1. Academic Validation
  2. Microglia ameliorate delirium-like phenotypes in a murine model of acute ventilator-induced lung injury

Microglia ameliorate delirium-like phenotypes in a murine model of acute ventilator-induced lung injury

  • J Neuroinflammation. 2024 Oct 21;21(1):270. doi: 10.1186/s12974-024-03260-y.
Landon Scott # 1 Kevin D Winzey # 1 Debbie Moreira 1 Catherine Bresee 2 Jean-Philippe Vit 3 Warren G Tourtellotte 1 3 4 5 S Ananth Karumanchi 6 Shouri Lahiri 7 8 9
Affiliations

Affiliations

  • 1 Department of Neurology, Cedars-Sinai Medical Center, Los Angeles, CA, USA.
  • 2 Biostatistics Shared Resources, Cedars-Sinai Medical Center, Los Angeles, CA, USA.
  • 3 Department of Neurosurgery, Cedars-Sinai Medical Center, Los Angeles, CA, USA.
  • 4 Department of Pathology and Laboratory Medicine, Cedars-Sinai Medical Center, Los Angeles, CA, USA.
  • 5 Department of Biomedical Sciences, Cedars-Sinai Medical Center, Los Angeles, CA, USA.
  • 6 Department of Medicine, Cedars-Sinai Medical Center, Los Angeles, CA, USA.
  • 7 Department of Neurology, Cedars-Sinai Medical Center, Los Angeles, CA, USA. shouri.lahiri@csmc.edu.
  • 8 Department of Neurosurgery, Cedars-Sinai Medical Center, Los Angeles, CA, USA. shouri.lahiri@csmc.edu.
  • 9 Department of Biomedical Sciences, Cedars-Sinai Medical Center, Los Angeles, CA, USA. shouri.lahiri@csmc.edu.
  • # Contributed equally.
Abstract

Background: Delirium affects 50-85% of patients on mechanical ventilation and is associated with increased mortality, prolonged hospitalization, and a three-fold higher risk of dementia. Microglia, the resident immune cells of the brain, exhibit both neuroprotective and neurotoxic functions; however, their effects in mechanical ventilation-induced acute lung injury (VILI) are unknown. We hypothesize that in a model of short-term VILI, microglia play a neuroprotective role to ameliorate delirium-like phenotypes.

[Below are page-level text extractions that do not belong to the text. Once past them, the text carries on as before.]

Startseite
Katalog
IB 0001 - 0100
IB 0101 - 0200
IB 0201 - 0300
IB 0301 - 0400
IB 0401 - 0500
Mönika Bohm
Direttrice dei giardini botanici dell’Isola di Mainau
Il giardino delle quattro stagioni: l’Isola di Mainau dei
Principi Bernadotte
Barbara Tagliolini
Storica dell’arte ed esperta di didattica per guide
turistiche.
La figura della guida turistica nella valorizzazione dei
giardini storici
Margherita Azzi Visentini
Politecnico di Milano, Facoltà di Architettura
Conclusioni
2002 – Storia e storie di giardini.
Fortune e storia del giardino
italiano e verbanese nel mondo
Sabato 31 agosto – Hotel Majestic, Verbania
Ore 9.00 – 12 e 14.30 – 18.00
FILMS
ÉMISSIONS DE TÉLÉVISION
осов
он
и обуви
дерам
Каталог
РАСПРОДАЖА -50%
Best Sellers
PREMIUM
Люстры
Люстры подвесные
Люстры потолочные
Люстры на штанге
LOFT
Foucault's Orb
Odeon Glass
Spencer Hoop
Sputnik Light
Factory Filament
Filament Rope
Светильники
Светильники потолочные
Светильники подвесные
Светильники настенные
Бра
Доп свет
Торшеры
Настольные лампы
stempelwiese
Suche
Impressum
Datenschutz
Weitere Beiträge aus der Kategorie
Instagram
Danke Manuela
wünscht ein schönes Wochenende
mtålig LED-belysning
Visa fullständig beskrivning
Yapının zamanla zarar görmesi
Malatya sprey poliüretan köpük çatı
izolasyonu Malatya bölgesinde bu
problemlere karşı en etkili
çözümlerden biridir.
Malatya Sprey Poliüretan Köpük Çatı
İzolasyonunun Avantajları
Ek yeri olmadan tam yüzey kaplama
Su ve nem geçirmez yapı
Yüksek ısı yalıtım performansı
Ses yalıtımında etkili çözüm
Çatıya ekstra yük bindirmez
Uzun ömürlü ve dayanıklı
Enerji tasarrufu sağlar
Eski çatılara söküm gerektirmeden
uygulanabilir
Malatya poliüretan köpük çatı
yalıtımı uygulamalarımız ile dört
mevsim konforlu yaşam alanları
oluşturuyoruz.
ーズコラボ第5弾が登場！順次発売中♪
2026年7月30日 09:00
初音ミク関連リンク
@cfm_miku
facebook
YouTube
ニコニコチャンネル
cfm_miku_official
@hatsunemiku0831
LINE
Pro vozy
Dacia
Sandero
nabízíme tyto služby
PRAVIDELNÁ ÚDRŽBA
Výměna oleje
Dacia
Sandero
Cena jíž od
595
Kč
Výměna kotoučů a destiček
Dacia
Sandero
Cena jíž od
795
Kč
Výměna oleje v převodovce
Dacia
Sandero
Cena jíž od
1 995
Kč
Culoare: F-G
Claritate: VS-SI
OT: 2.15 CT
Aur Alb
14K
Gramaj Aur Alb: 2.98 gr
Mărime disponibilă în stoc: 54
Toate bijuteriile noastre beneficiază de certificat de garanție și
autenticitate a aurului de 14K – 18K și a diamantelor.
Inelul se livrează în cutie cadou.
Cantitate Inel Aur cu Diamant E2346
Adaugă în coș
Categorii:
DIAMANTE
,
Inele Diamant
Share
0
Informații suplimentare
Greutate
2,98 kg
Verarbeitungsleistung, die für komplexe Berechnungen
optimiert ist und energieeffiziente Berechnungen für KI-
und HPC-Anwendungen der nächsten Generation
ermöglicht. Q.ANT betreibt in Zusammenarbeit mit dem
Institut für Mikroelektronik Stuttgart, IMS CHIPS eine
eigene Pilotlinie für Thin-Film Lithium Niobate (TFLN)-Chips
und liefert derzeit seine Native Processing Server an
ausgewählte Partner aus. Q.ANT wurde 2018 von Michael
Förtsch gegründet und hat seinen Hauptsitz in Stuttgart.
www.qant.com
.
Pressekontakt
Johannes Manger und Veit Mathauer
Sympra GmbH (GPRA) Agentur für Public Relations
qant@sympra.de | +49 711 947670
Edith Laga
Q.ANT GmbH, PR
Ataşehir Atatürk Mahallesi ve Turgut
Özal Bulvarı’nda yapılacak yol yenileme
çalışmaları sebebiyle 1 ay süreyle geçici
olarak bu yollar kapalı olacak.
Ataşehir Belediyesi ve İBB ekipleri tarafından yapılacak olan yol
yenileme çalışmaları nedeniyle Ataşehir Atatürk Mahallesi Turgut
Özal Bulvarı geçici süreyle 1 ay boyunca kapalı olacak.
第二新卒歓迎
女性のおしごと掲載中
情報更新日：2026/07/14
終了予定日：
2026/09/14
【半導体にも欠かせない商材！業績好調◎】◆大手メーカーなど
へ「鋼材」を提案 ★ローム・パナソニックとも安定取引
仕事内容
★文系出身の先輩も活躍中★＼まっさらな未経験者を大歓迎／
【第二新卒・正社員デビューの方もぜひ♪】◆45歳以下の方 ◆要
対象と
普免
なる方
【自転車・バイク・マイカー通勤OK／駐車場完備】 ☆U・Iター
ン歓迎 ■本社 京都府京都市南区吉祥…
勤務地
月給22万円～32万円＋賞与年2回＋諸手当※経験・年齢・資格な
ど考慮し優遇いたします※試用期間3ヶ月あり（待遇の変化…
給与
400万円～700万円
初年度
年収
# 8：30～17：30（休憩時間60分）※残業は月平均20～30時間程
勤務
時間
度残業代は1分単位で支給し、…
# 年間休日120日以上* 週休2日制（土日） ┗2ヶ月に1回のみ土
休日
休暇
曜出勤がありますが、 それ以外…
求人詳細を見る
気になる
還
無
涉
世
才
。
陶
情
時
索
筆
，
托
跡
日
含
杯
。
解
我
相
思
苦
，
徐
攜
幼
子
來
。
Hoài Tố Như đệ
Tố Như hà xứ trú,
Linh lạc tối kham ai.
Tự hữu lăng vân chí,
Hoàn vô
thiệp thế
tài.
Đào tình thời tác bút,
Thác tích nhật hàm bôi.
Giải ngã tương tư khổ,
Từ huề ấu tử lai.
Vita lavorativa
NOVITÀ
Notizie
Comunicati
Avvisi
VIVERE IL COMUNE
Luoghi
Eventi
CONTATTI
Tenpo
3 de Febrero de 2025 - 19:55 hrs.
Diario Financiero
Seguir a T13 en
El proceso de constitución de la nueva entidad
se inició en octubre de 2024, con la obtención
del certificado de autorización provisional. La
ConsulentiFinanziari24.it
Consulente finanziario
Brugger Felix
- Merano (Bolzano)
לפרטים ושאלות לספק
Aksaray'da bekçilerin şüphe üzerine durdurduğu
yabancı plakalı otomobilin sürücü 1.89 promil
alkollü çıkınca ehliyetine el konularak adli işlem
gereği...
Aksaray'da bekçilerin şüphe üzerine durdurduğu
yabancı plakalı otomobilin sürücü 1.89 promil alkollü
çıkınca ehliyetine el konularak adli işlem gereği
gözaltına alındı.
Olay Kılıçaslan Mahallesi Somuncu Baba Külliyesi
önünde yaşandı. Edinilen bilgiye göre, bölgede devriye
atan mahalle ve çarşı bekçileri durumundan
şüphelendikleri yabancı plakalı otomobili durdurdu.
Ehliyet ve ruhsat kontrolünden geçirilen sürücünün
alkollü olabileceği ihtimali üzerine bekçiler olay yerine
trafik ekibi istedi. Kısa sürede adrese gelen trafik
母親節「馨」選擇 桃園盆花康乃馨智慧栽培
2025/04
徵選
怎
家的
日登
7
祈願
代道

Methods: Microglia depletion (n = 18) was accomplished using an orally administered colony stimulating factor 1 receptor inhibitor, while controls received a vehicle diet (n = 18). We then compared extent of neuronal injury in the frontal cortex and hippocampus using cleaved Caspase-3 (CC3) and multiple delirium-like behaviors in microglia depleted and non-microglia depleted male mice (C57BL/6 J aged 4-9 months) following VILI. Delirium-like behaviors were evaluated using the Open Field, Elevated Plus Maze, and Y-maze assays. We subsequently evaluated whether repopulation of microglia (n = 14 repopulation, 14 vehicle) restored the phenotypes.

Results: Frontal/hippocampal neuronal CC3 levels were significantly higher in microglia depleted VILI mice compared to vehicle-treated VILI controls (p < 0.01, p < 0.01, respectively). These structural changes were accompanied by worse delirium-like behaviors in microglia depleted VILI mice compared to vehicle controls. Specifically, microglia depleted VILI mice demonstrated: (1) significantly increased time in the periphery of the Open Field (p = 0.01), (2) significantly increased coefficient of variation (p = 0.02), (3) trend towards reduced time in the open arms of the Elevated Plus Maze (p = 0.09), and (4) significantly decreased spontaneous alternations on Y-maze (p < 0.01). There was a significant inverse correlation between frontal CC3 and percent spontaneous alternations (R2 = 0.51, p < 0.01). Microglia repopulation showed a near-complete return to vehicle levels of delirium like-behaviors.

Conclusions: This study demonstrates that microglia depletion exacerbates structural and functional delirium-like phenotypes after VILI, while subsequent repopulation of microglia restores these phenotypes. These findings suggest a neuroprotective role for microglia in ameliorating neuronal and functional delirium-like phenotypes and call for consideration of interventions that leverage endogenous microglia physiology to mitigate delirium.

Keywords

Delirium; Mechanical ventilation; Microglia; Ventilator-induced lung injury.